▶ TASK TO COMPLETE: Write out all of the material below word for word, leaving out the pictures.

▶ RECORDS PROVIDED:
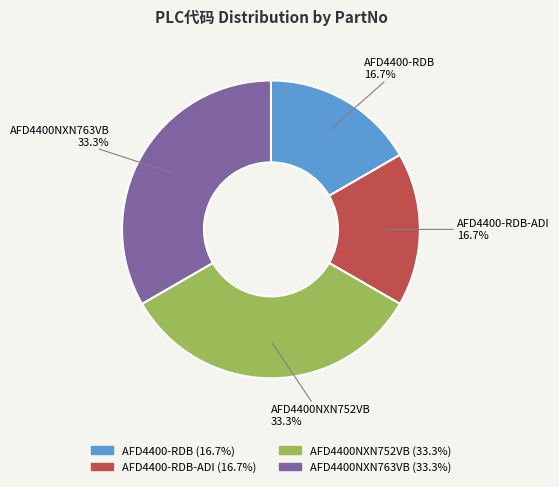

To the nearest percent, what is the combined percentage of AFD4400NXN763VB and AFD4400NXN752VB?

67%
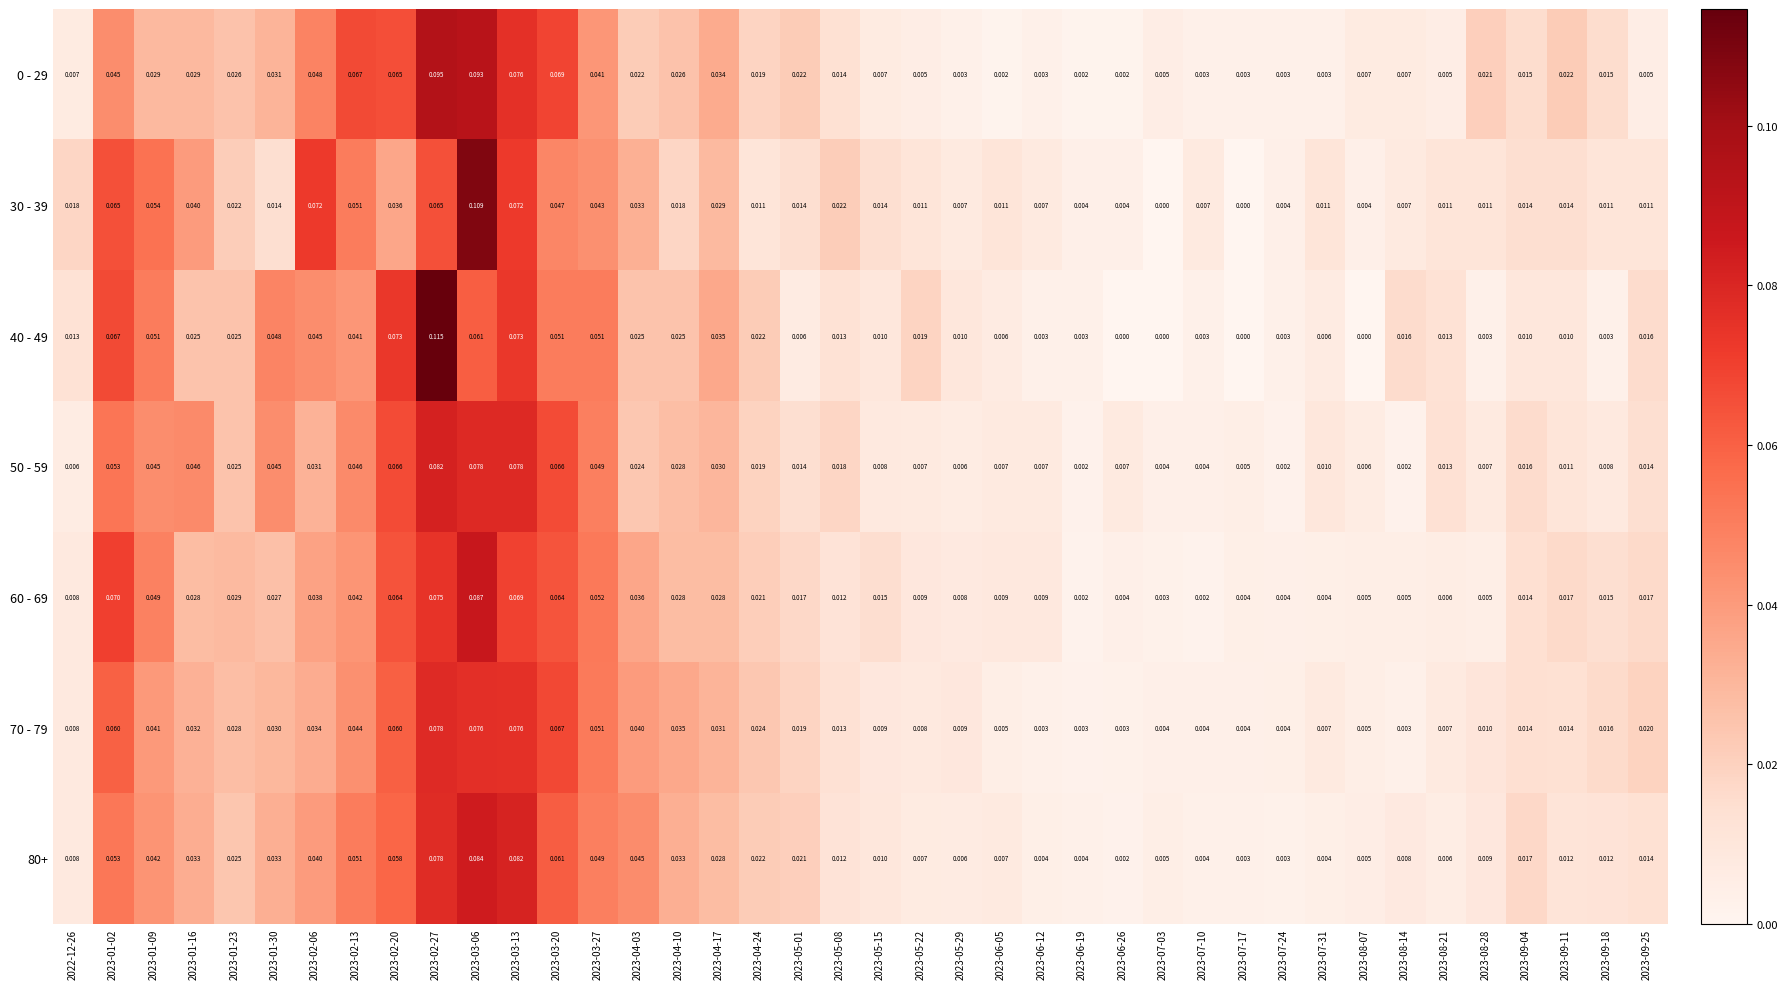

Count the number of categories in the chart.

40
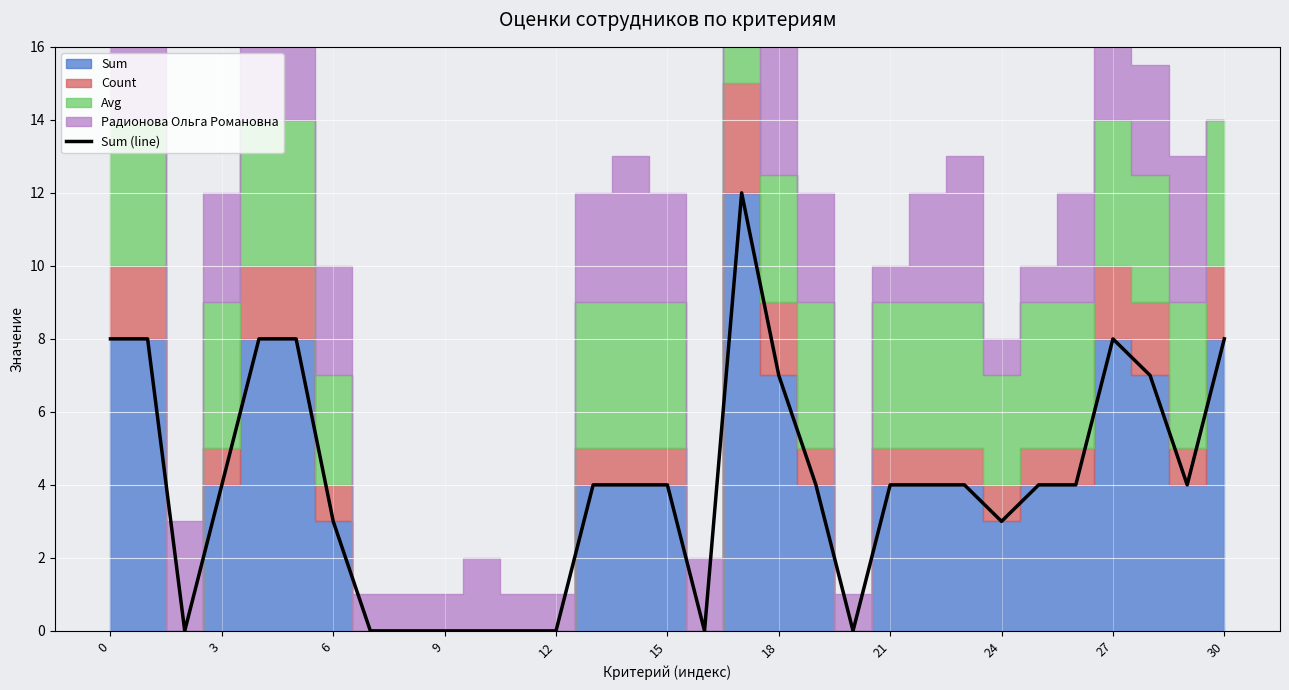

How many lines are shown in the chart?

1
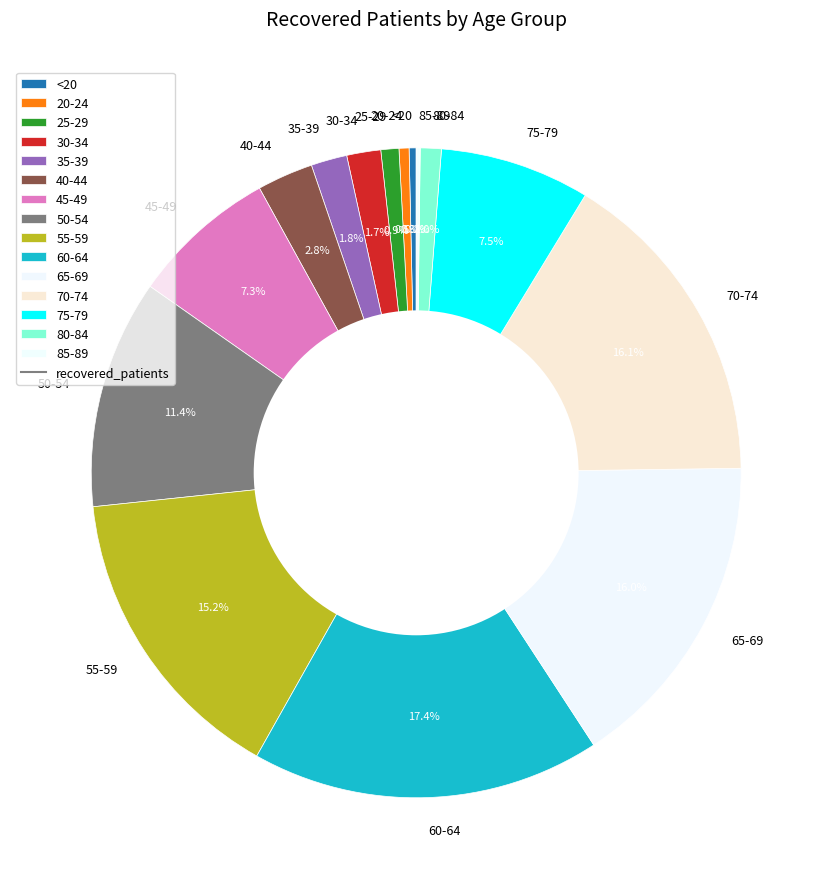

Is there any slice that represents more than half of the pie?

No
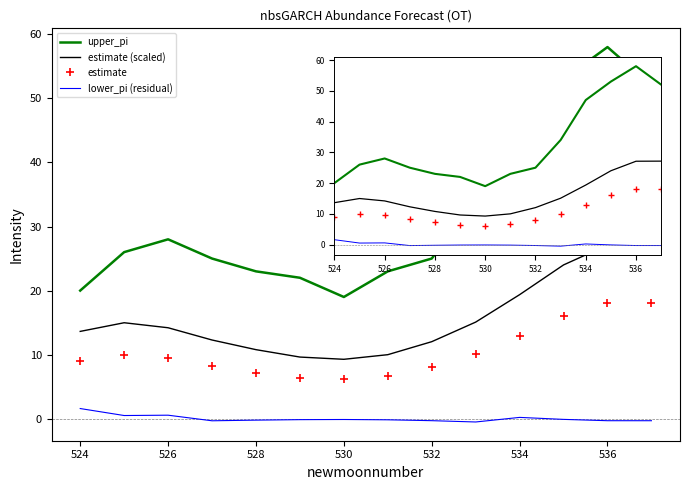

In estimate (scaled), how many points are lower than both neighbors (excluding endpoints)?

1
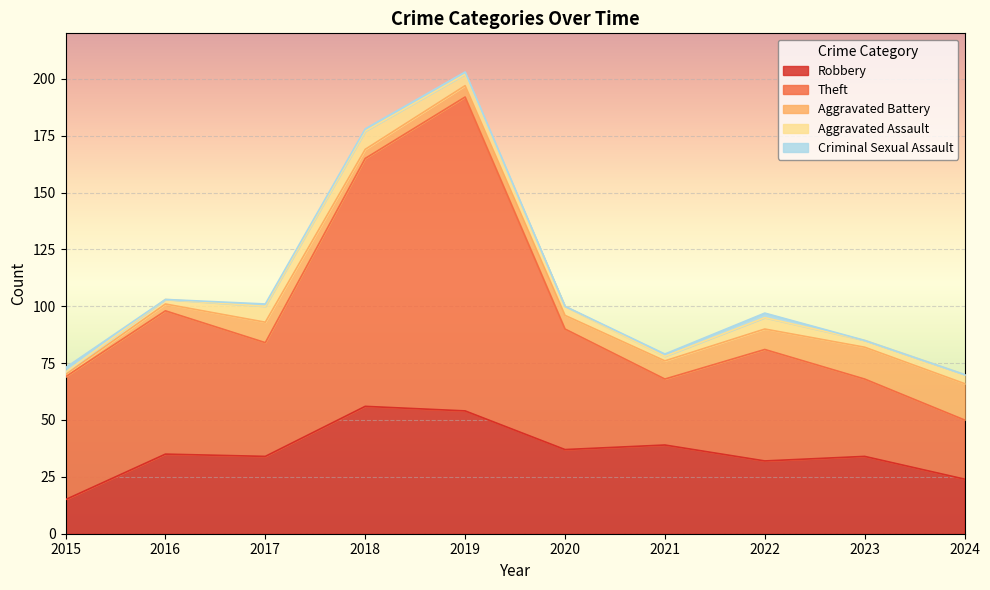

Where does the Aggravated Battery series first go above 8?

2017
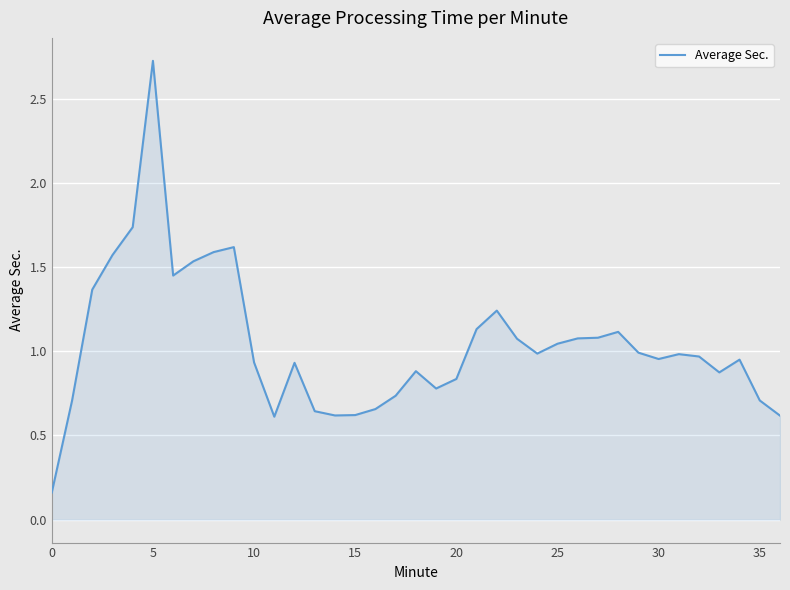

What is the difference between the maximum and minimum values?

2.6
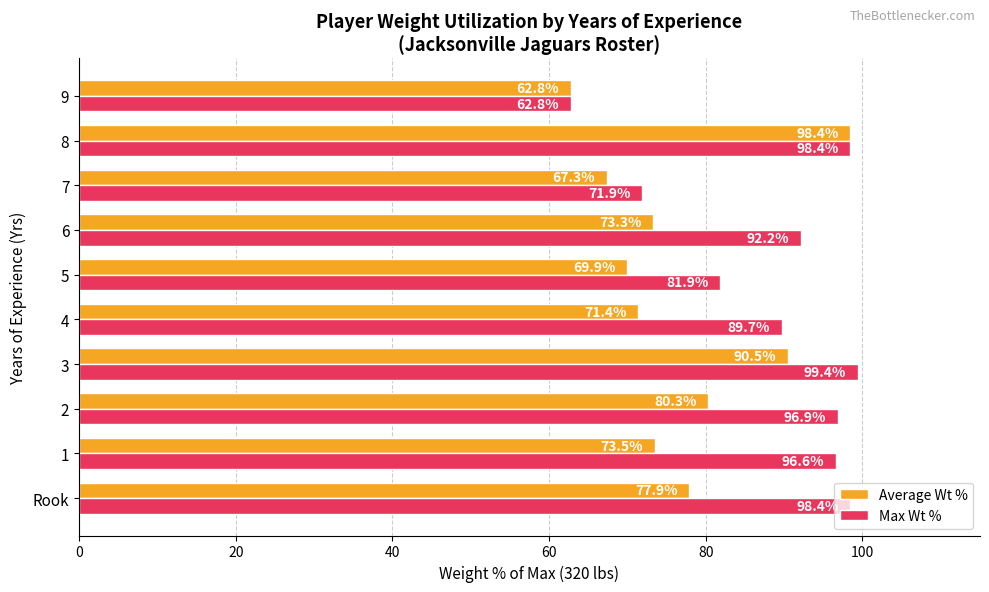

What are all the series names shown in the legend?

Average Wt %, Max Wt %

▶ WRITTEN SOLUTION:
To the nearest percent, what is the combined percentage of AFD4400NXN763VB and AFD4400NXN752VB?

67%

Count the number of categories in the chart.

40

How many lines are shown in the chart?

1

Is there any slice that represents more than half of the pie?

No

In estimate (scaled), how many points are lower than both neighbors (excluding endpoints)?

1

Where does the Aggravated Battery series first go above 8?

2017

What is the difference between the maximum and minimum values?

2.6

What are all the series names shown in the legend?

Average Wt %, Max Wt %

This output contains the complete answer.